Other groups are also looking at alternative methods to maximise the amount of brown fat in obese patients by manipulating cells. Researchers in Australia have found more brown fat mixed in with our muscles – and in experiments with sheep, they have found a hormone that increases muscle temperatures by two and half degrees during and immediately after meals, as brown fat stores are activated.

Prof Iain Clarke, from the department of physiology at Monash University in Melbourne, Australia, believes that while brown fat may be responsible for some of this heat production, the muscle cells themselves may also provide a way of burning off extra calories. His group has found they are able to manipulate the energy-burning process in sheep by giving them a natural hormone. If successful in humans, it could provide a new kind of weight-loss drug.

However, there may be an even simpler approach. In the past, brown fat was probably important for keeping humans warm in cold weather. In fact, studies have shown that in cold rooms, patients have higher brown fat activity. Could turning down the thermostat a few degrees help us reduce our swelling waistlines?

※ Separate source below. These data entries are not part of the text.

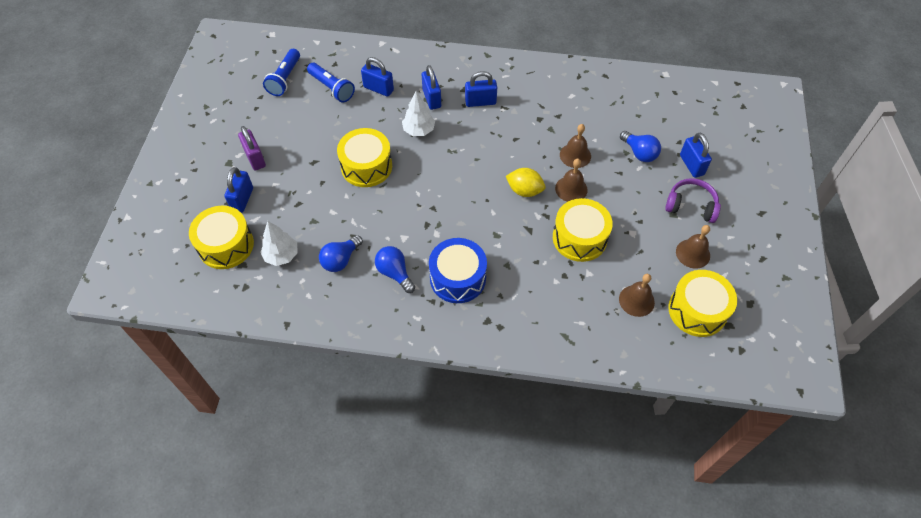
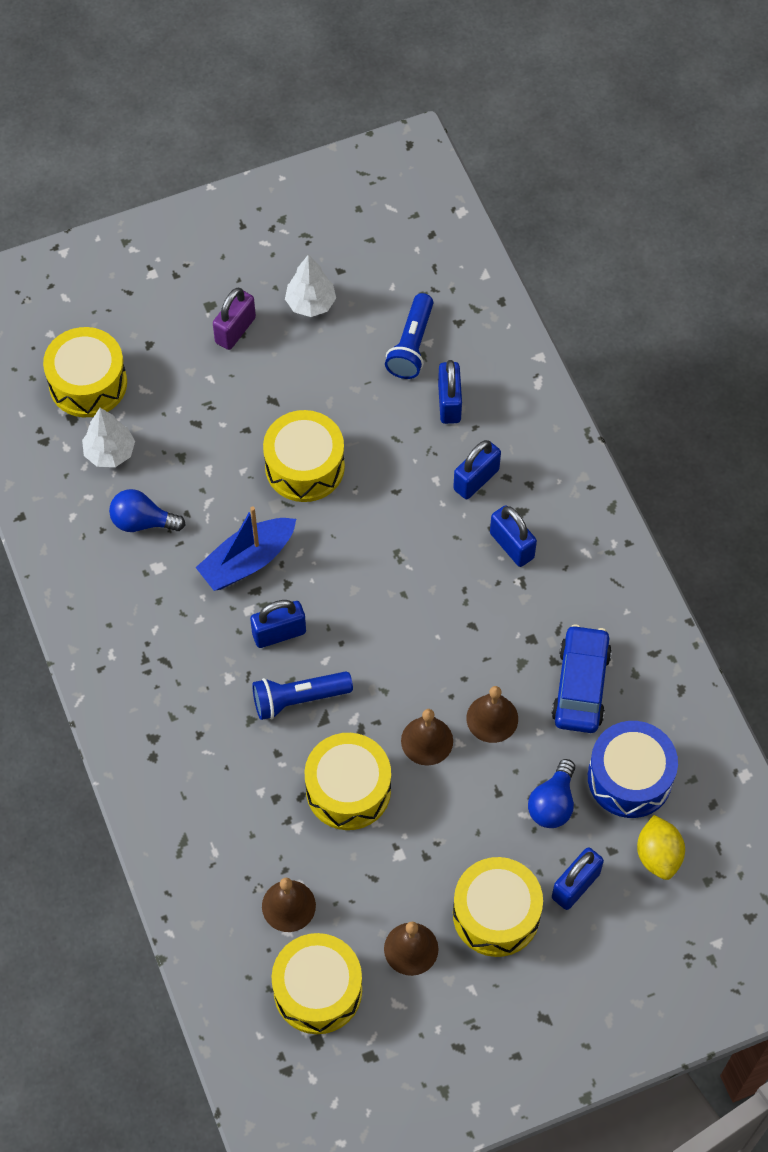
camera: 60 degrees right, 5 degrees up
blue padlock [224,167,253,213] -> blue padlock moved to [250,600,306,648]
blue flashlight [263,49,300,96] -> blue flashlight moved to [252,671,353,720]
blue light bulb [375,246,415,293] -> none
white tree [402,91,435,136] -> white tree moved to [285,255,336,317]
blue drum [429,238,487,303] -> blue drum moved to [588,721,678,818]
yellow lemon [506,168,545,197] -> yellow lemon moved to [637,815,685,880]
purple headphones [665,178,721,223] -> yellow drum [453,857,543,957]
none -> blue boat [196,507,296,591]
none -> blue car [551,624,612,733]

Scientists are not yet sure. But what is clear is that the solution to obesity can no longer simply be better diets and increased exercise. Instead, the best way to fight fat could be with fat itself.

SOURCE

1 comment:

Anonymous said...

"There is NO long-term way of changing your weight other than surgery."

So it is surgery that caused the sudden upswing in worldwide obesity in the last few decades. Aye, but what sort of surgery would that be?

In the case of AIDs denial one must ask: "What about those who catch AIDs from HIV tainted blood transfusions or needles?"

In this case of free will denial one must likewise ask: "What about former fat people who have become thin by permanently changing their exercise and dietary habits?"

Do such people not exist? Perhaps they do not. I can't think of any family or friends who really pulled it off. Can you? Is this heroic person a myth, a naturally skinny person who over 3-5 years became chubby enough for self-preservation instinct to kick in and alter their psychology back to that of a thin person?

The change from youth to adulthood certainly alters weight in very many people. Fat kids grow up to be models and thin people develop seemingly permanent flab. Both gain and lose weight but only back to baseline weight.

Does a HUGE amount of daily exercise compared to average even count as "permanent" weight loss if a fat person uses it to become thin? Will they stay thin when it counts most, in old age, or when they have any near fatal illness and end up bed bound for weeks or months?